Toute son œuvre, labyrinthique, inclassable, déploie une réflexion sur la possibilité d’instituer cette autonomie sociale et politique. Dès les années 50, pour définir la société de demain et l’horizon socialiste, Castoriadis théorise cette notion, creuset de sa philosophie : l’autonomie, qui présuppose la capacité des acteurs sociaux de s’autogérer. D’où l’intérêt qu’il porta sur la question de l’auto-organisation, notamment à travers un dialogue fécond avec le biologiste Francisco Varela.

Cette quête de l’autonomie se déplacera simplement dans ses formes et implications au fil de sa réflexion : parti du marxisme, il s’en éloignera au milieu des années 60, pour se rapprocher de Freud. Il s’installe comme psy en 1973.

«Cette appropriation du savoir psychanalytique le conduit à changer d’échelle pour se pencher sur la nature de ce qui se passe au plan individuel ; il interroge le 'je' du désir.»

#####

■ **CONSIGNES**:
1. Selon l'extrait sur Castoriadis, en quelle année s'installe-t-il comme psy ?
2. Recopiez sans rien changer le passage de l'extrait sur Castoriadis qui commence par "Toute son œuvre, labyrinthique, inclassable, déploie" et se poursuit jusqu'à "biologiste Francisco Varela.".
La liste qui vient ensuite est un matériau indépendant de l'extrait sur Castoriadis.

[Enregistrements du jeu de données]

#####

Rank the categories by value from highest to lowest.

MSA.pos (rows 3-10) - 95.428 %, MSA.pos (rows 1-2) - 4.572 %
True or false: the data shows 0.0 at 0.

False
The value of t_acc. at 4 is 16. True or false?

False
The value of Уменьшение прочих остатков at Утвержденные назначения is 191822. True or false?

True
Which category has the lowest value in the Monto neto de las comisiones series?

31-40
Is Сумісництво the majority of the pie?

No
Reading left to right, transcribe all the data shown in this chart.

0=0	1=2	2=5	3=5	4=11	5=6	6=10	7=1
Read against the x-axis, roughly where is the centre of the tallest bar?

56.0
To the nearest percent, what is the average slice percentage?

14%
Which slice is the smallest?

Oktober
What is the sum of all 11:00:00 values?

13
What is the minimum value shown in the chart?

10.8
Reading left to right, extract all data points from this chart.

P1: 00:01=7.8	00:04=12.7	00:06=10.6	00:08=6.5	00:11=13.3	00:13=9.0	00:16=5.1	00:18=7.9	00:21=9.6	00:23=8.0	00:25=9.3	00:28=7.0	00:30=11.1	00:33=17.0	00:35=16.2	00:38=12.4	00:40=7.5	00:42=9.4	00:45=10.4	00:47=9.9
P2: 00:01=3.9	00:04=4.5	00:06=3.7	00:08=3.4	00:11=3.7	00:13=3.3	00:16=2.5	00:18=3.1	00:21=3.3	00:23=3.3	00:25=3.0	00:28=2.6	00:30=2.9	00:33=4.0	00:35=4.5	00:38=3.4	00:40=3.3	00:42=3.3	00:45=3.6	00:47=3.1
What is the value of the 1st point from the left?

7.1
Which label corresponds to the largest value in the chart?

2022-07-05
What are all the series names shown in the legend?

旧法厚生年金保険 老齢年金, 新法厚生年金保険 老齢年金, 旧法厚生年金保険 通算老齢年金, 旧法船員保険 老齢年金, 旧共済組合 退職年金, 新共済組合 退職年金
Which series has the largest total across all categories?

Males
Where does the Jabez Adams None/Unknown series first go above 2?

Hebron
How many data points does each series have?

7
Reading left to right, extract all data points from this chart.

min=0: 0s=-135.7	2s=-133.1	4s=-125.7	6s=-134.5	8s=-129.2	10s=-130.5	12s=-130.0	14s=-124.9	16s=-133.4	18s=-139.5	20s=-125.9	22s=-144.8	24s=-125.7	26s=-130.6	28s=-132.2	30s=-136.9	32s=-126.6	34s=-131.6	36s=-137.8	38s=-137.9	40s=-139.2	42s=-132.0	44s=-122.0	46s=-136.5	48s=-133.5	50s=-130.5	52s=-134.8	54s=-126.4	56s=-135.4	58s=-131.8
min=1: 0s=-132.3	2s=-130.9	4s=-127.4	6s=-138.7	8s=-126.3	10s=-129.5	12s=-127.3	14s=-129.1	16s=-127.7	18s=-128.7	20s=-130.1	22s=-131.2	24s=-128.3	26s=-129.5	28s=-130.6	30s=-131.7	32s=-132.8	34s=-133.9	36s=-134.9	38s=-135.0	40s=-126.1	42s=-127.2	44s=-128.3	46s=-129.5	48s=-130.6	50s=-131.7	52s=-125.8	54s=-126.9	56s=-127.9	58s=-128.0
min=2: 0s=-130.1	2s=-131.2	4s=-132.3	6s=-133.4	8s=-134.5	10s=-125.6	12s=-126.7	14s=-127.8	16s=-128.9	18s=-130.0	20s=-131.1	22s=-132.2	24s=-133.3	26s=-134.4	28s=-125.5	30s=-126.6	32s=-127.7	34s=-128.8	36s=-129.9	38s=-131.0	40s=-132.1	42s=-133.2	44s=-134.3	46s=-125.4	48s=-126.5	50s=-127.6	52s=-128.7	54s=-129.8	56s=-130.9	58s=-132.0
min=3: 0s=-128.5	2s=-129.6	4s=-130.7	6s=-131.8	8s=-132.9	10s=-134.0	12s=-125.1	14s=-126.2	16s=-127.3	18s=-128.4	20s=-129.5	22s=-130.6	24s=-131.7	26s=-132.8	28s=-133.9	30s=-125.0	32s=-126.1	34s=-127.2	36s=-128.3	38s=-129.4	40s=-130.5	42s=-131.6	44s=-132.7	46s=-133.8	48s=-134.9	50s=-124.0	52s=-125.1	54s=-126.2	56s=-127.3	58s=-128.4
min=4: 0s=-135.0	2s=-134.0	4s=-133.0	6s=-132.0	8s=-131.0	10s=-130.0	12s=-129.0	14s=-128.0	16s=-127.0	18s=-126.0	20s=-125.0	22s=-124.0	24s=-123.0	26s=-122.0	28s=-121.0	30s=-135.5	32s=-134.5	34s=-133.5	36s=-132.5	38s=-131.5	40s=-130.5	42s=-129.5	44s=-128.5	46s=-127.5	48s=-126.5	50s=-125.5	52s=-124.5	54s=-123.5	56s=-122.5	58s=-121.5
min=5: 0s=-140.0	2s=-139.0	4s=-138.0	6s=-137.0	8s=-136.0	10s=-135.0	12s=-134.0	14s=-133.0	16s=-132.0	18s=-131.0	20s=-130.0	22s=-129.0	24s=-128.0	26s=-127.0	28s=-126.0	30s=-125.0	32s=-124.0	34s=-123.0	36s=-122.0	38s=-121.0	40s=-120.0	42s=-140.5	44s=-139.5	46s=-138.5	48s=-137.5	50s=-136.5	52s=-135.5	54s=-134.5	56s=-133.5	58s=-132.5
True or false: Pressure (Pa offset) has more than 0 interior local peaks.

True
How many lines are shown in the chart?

#####

■ **RÉPONSES**:
1. En 1973.

2.
Toute son œuvre, labyrinthique, inclassable, déploie une réflexion sur la possibilité d’instituer cette autonomie sociale et politique. Dès les années 50, pour définir la société de demain et l’horizon socialiste, Castoriadis théorise cette notion, creuset de sa philosophie : l’autonomie, qui présuppose la capacité des acteurs sociaux de s’autogérer. D’où l’intérêt qu’il porta sur la question de l’auto-organisation, notamment à travers un dialogue fécond avec le biologiste Francisco Varela.